You might be have to aim to keep some fast-reproducing colonies to replace those you kill, and put up with the lower yield.  You might have a strategy of encouraging early swarmers - that might be the origin of 'A swarm of bees in May is worth a field of hay' - and discouraging late ones. (You might not even think about it too much, but just make a decision on how many to cull in the Autumn.) 


The point is; in terms of management, at best all you can do is think lots about the effects of allowing some strains to live, in order to be able to allow their characteristics to go forward, or not - in very much the same way you think about which seeds to keep and which to keep for next year's sowing.
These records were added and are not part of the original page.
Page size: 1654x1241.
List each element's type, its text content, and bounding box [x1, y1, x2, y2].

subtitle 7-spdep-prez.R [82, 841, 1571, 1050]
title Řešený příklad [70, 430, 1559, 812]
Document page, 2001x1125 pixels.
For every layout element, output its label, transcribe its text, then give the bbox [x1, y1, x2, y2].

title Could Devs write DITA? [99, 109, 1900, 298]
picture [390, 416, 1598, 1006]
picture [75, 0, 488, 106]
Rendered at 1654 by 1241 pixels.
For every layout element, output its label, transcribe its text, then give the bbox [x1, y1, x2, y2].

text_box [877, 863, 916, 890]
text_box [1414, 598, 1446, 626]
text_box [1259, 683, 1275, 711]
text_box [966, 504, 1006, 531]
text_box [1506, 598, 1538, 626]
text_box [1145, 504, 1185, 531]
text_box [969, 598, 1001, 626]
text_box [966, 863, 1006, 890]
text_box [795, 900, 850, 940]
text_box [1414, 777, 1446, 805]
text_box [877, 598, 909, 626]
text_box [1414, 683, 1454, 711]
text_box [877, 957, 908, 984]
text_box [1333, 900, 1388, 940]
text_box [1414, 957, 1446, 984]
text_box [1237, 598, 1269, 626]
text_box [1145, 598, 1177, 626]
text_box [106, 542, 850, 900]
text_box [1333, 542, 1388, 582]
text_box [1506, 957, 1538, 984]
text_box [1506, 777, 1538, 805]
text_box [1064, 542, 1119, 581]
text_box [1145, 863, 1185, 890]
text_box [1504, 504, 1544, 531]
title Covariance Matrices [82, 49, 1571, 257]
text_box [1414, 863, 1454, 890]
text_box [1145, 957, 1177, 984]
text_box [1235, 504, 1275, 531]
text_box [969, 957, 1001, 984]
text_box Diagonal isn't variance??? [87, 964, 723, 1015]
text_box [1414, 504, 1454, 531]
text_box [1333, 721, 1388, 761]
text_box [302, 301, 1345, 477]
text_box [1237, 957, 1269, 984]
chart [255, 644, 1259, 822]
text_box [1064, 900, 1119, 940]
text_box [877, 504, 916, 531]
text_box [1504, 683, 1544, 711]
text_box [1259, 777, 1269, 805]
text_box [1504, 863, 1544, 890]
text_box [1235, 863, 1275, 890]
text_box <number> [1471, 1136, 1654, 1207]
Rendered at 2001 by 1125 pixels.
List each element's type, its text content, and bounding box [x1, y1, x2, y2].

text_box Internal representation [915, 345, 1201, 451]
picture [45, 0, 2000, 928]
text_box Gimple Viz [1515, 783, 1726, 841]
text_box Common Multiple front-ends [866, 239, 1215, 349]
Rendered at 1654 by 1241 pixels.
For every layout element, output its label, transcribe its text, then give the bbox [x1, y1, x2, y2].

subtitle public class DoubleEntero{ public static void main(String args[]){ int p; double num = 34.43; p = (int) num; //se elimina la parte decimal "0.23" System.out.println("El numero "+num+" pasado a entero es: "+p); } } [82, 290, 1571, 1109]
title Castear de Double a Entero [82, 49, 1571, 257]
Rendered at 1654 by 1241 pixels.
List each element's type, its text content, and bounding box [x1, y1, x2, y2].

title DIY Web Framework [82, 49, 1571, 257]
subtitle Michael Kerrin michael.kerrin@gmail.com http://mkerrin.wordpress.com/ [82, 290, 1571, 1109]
Its just the same as keeping the healthiest seeds, from the vegetables that grow best in your garden.  In the process you improve the match between your locality and your stock. In this context, the art of beekeeping consists in carefully doing very little.  Instead of spending all day opening hives and messing, you spend your days investing in your bees by finding, multiplying and planting the flora that will feed them well - this year and in the future.    

The monks clearly made the right kinds of choices, and were immensely successful producers of wax and honey - and importantly, of healthy bee-strains. I don't think they fiddled much, but just gave the bees someplace dry and insulated, protected them from intruders, and farmed in a way that filled out the nectar gaps. I would expect them to cull any really duff lines. I'd also expect them to leave dead trees standing to give ferals someplace to live, on the basis that ferals represent a valuable resource. 

That sounds like a fine way to do beekeeping, something worth aiming for. And it gives us something to compare modern practice with. Of course there is no money in promoting this line of thought, so we won't expect the magazines or retailer websites to be advocating it anytime soon. Which is why we have to organize, because just by existing and doing what they do those people are spreading the lies that are killing bees. Without a counterweight they'll carry on.